Something to keep in mind is that kernel locks come in many varieties. Some are optimized for uses that do frequent and symmetrical reads and writes of data, while others are optimized for uses that do mostly reads and only a few writes. This latter type is called an “rmlock” and makes specialized use of the CPU cache and its inter-processor communication channels to be as efficient as possible in the common case. This lock is used heavily in the “pf” firewall code so that packets passing through can quickly read their firewall rules, but still be synchronized with updates that write new rules.
We did an experiment where we replaced this “rmlock” with a more generic and less efficient “rwlock”. This required about 10 lines of code changes. The result was that the problem went away, but the performance also suffered a little bit. This was both another clue as to the cause, and a fall-back in case we had trouble finding the real culprit. Correctly working code, even if it’s slower, is always better than broken code, right?
Now we knew that the “rmlock” module might be to blame, and this is where our team morphed into being code wizards; they started disassembling code and examining the low-level machine code, line by line. The details are explained here in much better detail than I can provide, but what we found was that a few lines of machine code, generated by the compiler, were correct but out of sequence. By executing out of sequence, the CPU was getting confused as to whether a lock might already be owned by code executing on another CPU. This caused it to force all processes to wait for the lock, even though the lock wasn’t actually owned. All red lights, no green lights. All network packets were stuck waiting for a signal to proceed that would never come.
Our problem wasn’t that the compiler was producing bad code; because the “rmlock” code is so well optimized, we had entered a realm where the normal rules sometimes don’t apply and need special exceptions. Modern CPUs play a lot of tricks with re-arranging the order that each instruction is executed. Usually this is done to speed up the overall code, and it’s done in cooperation with rules set by the compiler and ultimately controlled by the developer. However, it’s usually done automatically and correctly; very few developers have to think about details this obscure and esoteric. Even fewer developers can read machine code and know when it looks out of order.

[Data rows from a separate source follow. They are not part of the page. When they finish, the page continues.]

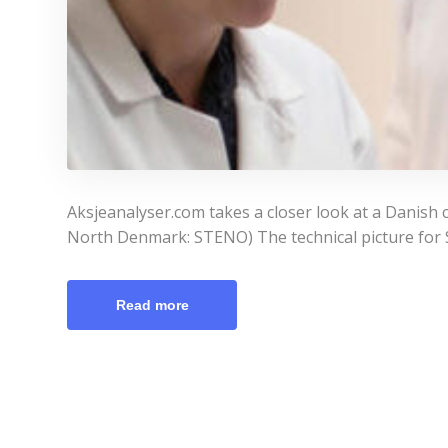
Aksjeanalyser.com takes a closer look at a Danish 
North Denmark: STENO) The technical picture for St
Read more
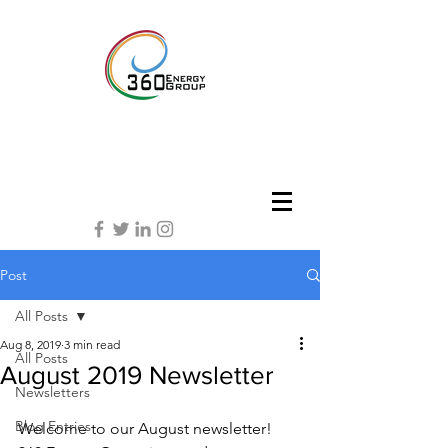
Post
All Posts
Aug 8, 2019
3 min read
All Posts
August 2019 Newsletter
Newsletters
Blog Entries
Welcome to our August newsletter! 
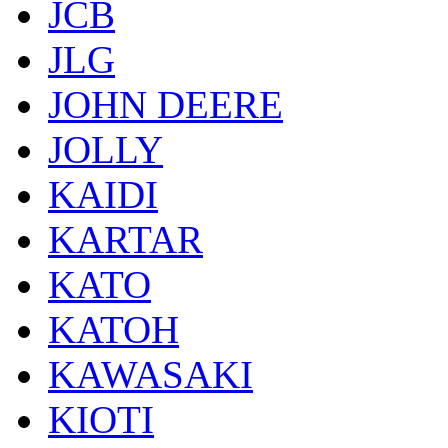
JCB
JLG
JOHN DEERE
JOLLY
KAIDI
KARTAR
KATO
KATOH
KAWASAKI
KIOTI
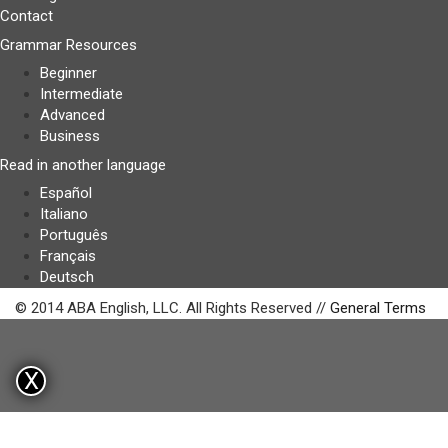
Contact
Grammar Resources
Beginner
Intermediate
Advanced
Business
Read in another language
Español
Italiano
Português
Français
Deutsch
© 2014 ABA English, LLC. All Rights Reserved //
General Terms
X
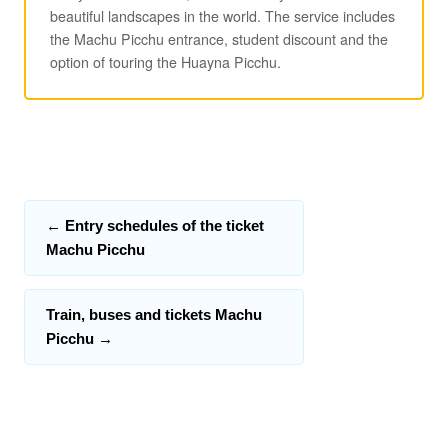
beautiful landscapes in the world. The service includes
the Machu Picchu entrance, student discount and the
option of touring the Huayna Picchu.
←
Entry schedules of the ticket
Machu Picchu
Train, buses and tickets Machu
Picchu
→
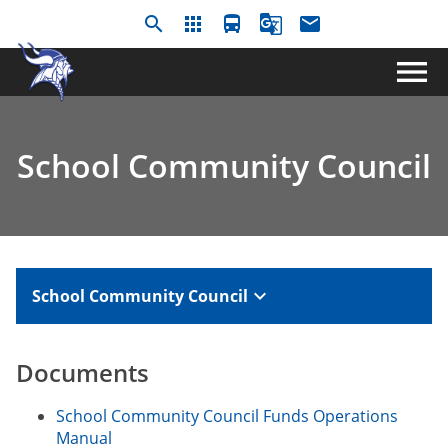
search
apps
directions_bus
g_translate
email
menu
School Community Council
keyboard_arrow_down
School Community Council
Documents​
School Community Council Funds Operations
Manual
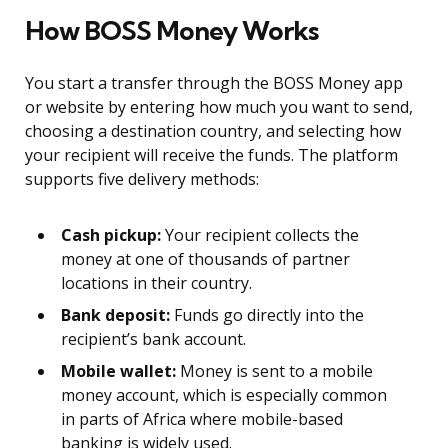
How BOSS Money Works
You start a transfer through the BOSS Money app
or website by entering how much you want to send,
choosing a destination country, and selecting how
your recipient will receive the funds. The platform
supports five delivery methods:
Cash pickup:
Your recipient collects the
money at one of thousands of partner
locations in their country.
Bank deposit:
Funds go directly into the
recipient’s bank account.
Mobile wallet:
Money is sent to a mobile
money account, which is especially common
in parts of Africa where mobile-based
banking is widely used.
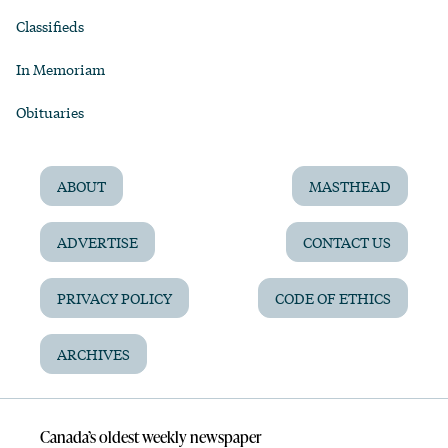
Classifieds
In Memoriam
Obituaries
ABOUT
MASTHEAD
ADVERTISE
CONTACT US
PRIVACY POLICY
CODE OF ETHICS
ARCHIVES
Canada’s oldest weekly newspaper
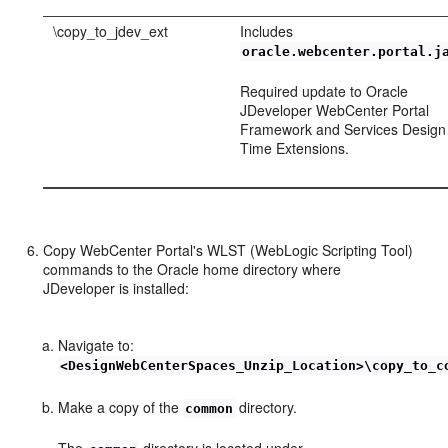
\copy_to_jdev_ext
Includes
oracle.webcenter.portal.j
Required update to Oracle
JDeveloper WebCenter Portal
Framework and Services Design
Time Extensions.
Copy WebCenter Portal's WLST (WebLogic Scripting Tool)
commands to the Oracle home directory where
JDeveloper is installed:
Navigate to:
<DesignWebCenterSpaces_Unzip_Location>\copy_to_c
Make a copy of the
directory.
common
The
directory is located under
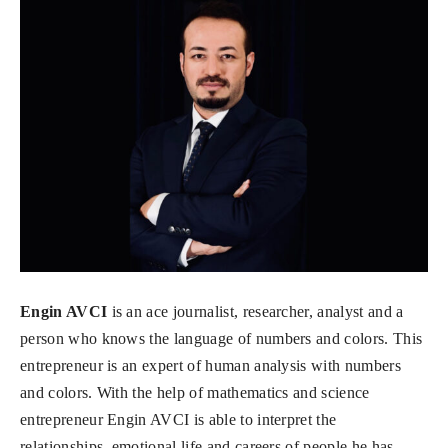
Engin AVCI
is an ace journalist, researcher, analyst and a
person who knows the language of numbers and colors. This
entrepreneur is an expert of human analysis with numbers
and colors. With the help of mathematics and science
entrepreneur Engin AVCI is able to interpret the
relationships, emotional life and careers of people he has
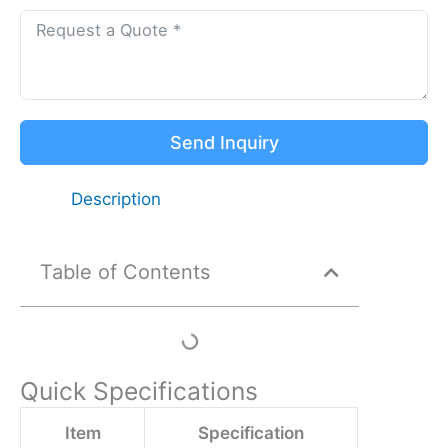
Send Inquiry
Description
Table of Contents
Quick Specifications
Item
Specification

It was tempting to substitute in the “rwlock” band-aid I described above, sacrificing performance for a quick and superficial fix. Pushing through that and finding and fixing the true root cause is what makes our Netgate team so special and powerful. The fix was to add a single line of code that gave a clear direction to the compiler to ensure that the problematic segment of machine code stayed executing in the proper sequence, something that we call a “memory barrier”. Being that pfSense and FreeBSD are open source, the fix has already been publicly reviewed and contributed upstream, and can be found here.
The total time elapsed from the first report to the proposed solution was 48 hours. This is an amazing turn around time for something this deep and esoteric. We’ve been testing the fix extensively inside of Netgate since then. The problem seems to only affect a subset of Netgate appliances that use non-X86 CPUs, and it’s unlikely that it affects any of our pfSense CE users. However, out of an abundance of caution and clarity, we provided a patch update to pfSense Plus 21.02 for all appliances.
An obvious question is how this bug escaped our pre-release testing. Part of it is because it requires a specific set of circumstances to trigger, and those conditions were not obvious right away. We’re taking a very close look at our testing procedures going forward, and adding this to our test plan.
I can’t thank the Netgate support and engineering teams enough for their amazing work on a difficult problem. You all are awesome!